— What this task involves —
Go to the line below that has "right ankle: (41, 468)", print it and each line after it exactly, and stop after the line that has "left wrist: (33, 70)"; leave out pictures.

(Beginning of Provided data)

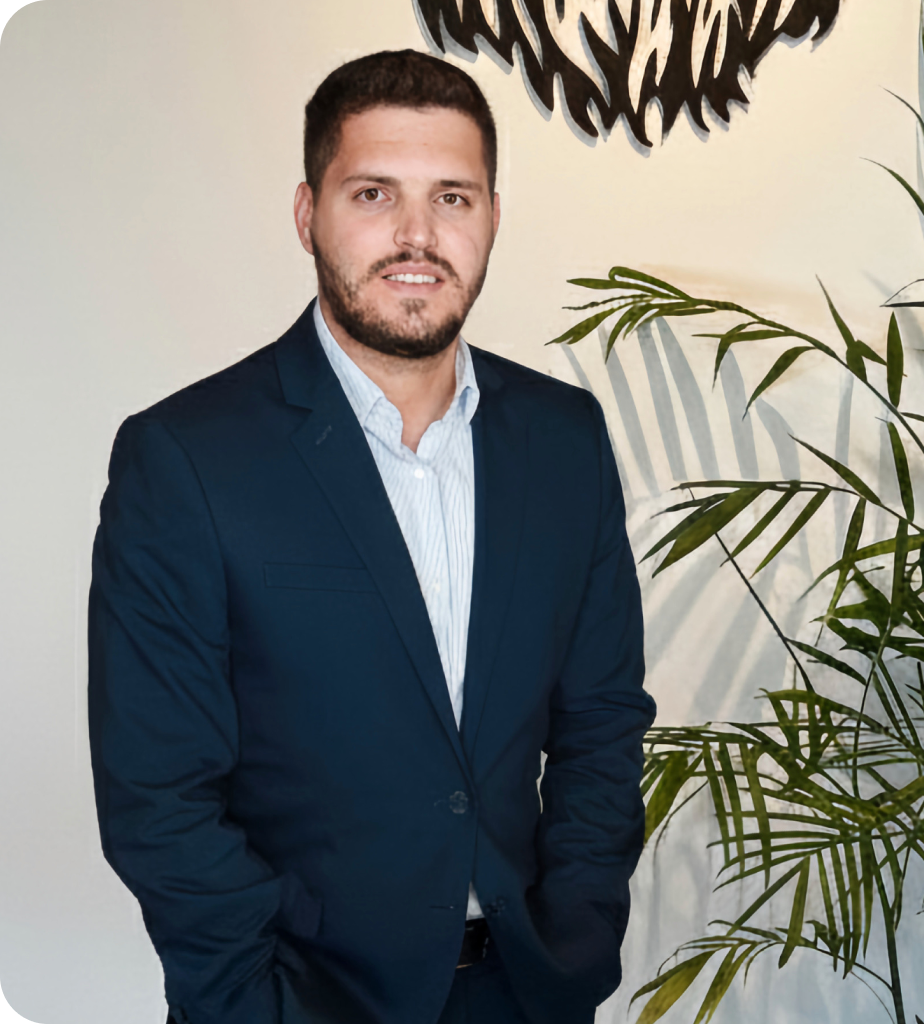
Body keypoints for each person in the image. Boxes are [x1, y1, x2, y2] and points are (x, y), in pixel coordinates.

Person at [87, 49, 655, 1024]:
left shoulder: (564, 439)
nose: (416, 235)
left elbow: (601, 721)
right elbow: (158, 790)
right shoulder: (184, 458)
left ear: (491, 218)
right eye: (373, 193)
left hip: (522, 993)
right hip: (298, 1001)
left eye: (452, 198)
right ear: (308, 213)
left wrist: (577, 941)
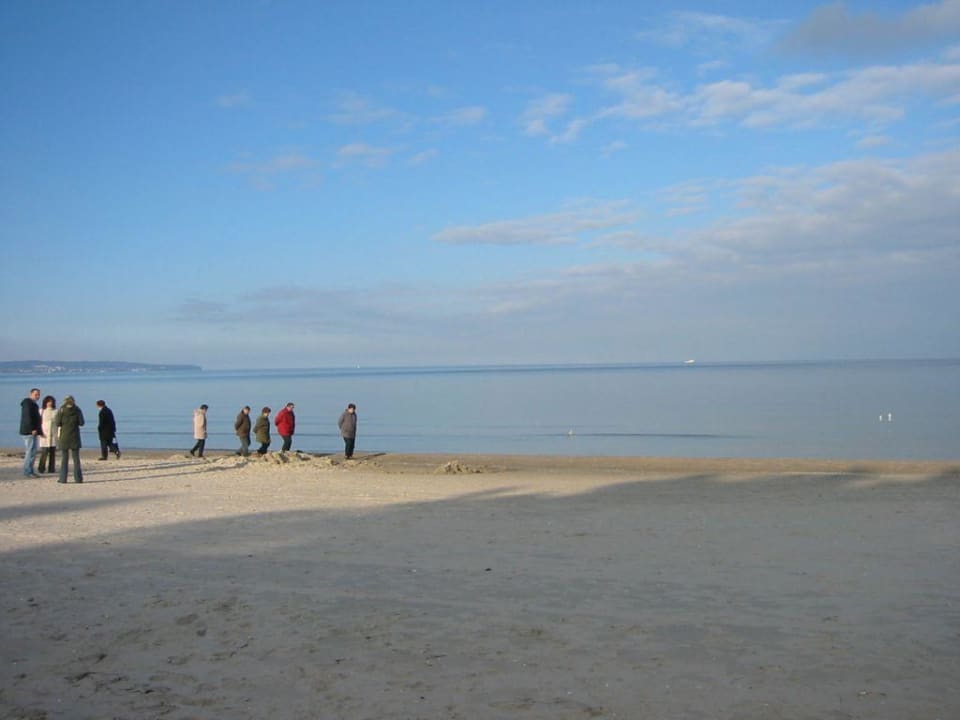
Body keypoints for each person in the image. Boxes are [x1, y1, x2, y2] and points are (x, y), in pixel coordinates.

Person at [54, 395, 84, 484]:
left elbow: (57, 423)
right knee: (76, 459)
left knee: (64, 459)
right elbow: (82, 423)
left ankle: (63, 478)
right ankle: (78, 479)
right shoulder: (77, 410)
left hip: (64, 437)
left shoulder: (62, 410)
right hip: (75, 437)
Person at [19, 387, 43, 477]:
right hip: (29, 432)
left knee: (32, 452)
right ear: (31, 394)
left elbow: (36, 418)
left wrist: (39, 431)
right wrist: (32, 429)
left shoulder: (33, 404)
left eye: (38, 395)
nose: (37, 396)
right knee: (30, 451)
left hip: (33, 431)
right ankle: (27, 471)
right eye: (36, 394)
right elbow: (27, 417)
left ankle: (30, 470)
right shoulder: (27, 403)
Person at [37, 395, 57, 474]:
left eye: (51, 402)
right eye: (48, 402)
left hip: (53, 433)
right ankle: (41, 468)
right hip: (44, 433)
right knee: (44, 452)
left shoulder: (56, 411)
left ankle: (51, 468)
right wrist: (39, 432)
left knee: (52, 452)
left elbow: (58, 423)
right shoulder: (41, 411)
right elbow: (38, 422)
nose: (50, 403)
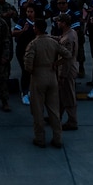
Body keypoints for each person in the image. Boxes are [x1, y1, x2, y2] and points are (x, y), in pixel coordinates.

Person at [23, 20, 65, 148]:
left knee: (37, 110)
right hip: (52, 77)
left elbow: (28, 65)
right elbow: (68, 55)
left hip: (38, 77)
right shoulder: (53, 42)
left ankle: (40, 138)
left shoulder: (33, 44)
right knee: (54, 110)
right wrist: (55, 64)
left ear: (36, 29)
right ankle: (57, 138)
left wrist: (33, 70)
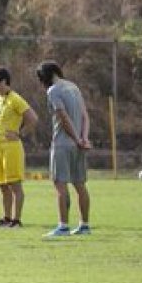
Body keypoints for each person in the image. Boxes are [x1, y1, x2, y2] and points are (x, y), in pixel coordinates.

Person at [36, 61, 92, 237]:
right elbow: (84, 116)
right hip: (79, 144)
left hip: (62, 143)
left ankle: (63, 226)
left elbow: (63, 117)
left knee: (60, 184)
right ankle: (84, 225)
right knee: (80, 184)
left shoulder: (53, 91)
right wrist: (83, 138)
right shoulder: (73, 87)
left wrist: (75, 138)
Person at [0, 67, 37, 228]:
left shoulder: (15, 99)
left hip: (11, 147)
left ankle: (17, 219)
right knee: (2, 184)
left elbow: (32, 118)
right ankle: (6, 217)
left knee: (14, 184)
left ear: (3, 81)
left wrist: (19, 133)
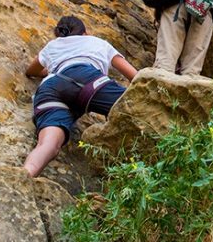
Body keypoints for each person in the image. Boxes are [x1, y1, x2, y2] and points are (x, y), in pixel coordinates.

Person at [23, 16, 137, 177]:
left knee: (48, 145)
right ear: (85, 32)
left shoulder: (53, 45)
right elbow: (135, 77)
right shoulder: (97, 42)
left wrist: (52, 71)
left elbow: (31, 71)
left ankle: (25, 174)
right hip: (86, 79)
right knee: (135, 109)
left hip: (50, 88)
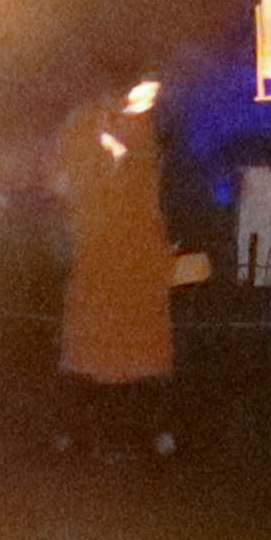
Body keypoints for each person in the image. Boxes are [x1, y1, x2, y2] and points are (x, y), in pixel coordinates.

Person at [55, 80, 183, 457]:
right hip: (99, 268)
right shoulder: (89, 154)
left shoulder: (144, 162)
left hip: (137, 271)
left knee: (142, 360)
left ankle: (149, 434)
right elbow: (70, 189)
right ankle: (86, 435)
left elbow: (154, 199)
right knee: (93, 359)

(End of Provided data)

— Task response —
right ankle: (41, 468)
right hip: (44, 433)
right knee: (44, 452)
left shoulder: (56, 411)
left ankle: (51, 468)
right wrist: (39, 432)
left knee: (52, 452)
left elbow: (58, 423)
right shoulder: (41, 411)
right elbow: (38, 422)
nose: (50, 403)
Body keypoints for each person in the image. Boxes are [x1, y1, x2, y2] and points are (x, y), in pixel coordinates.

Person at [23, 20, 65, 148]:
left knee: (37, 110)
right hip: (52, 77)
left elbow: (28, 65)
right elbow: (68, 55)
left hip: (38, 77)
right shoulder: (53, 42)
left ankle: (40, 138)
left shoulder: (33, 44)
right knee: (54, 110)
right wrist: (55, 64)
left ear: (36, 29)
right ankle: (57, 138)
left wrist: (33, 70)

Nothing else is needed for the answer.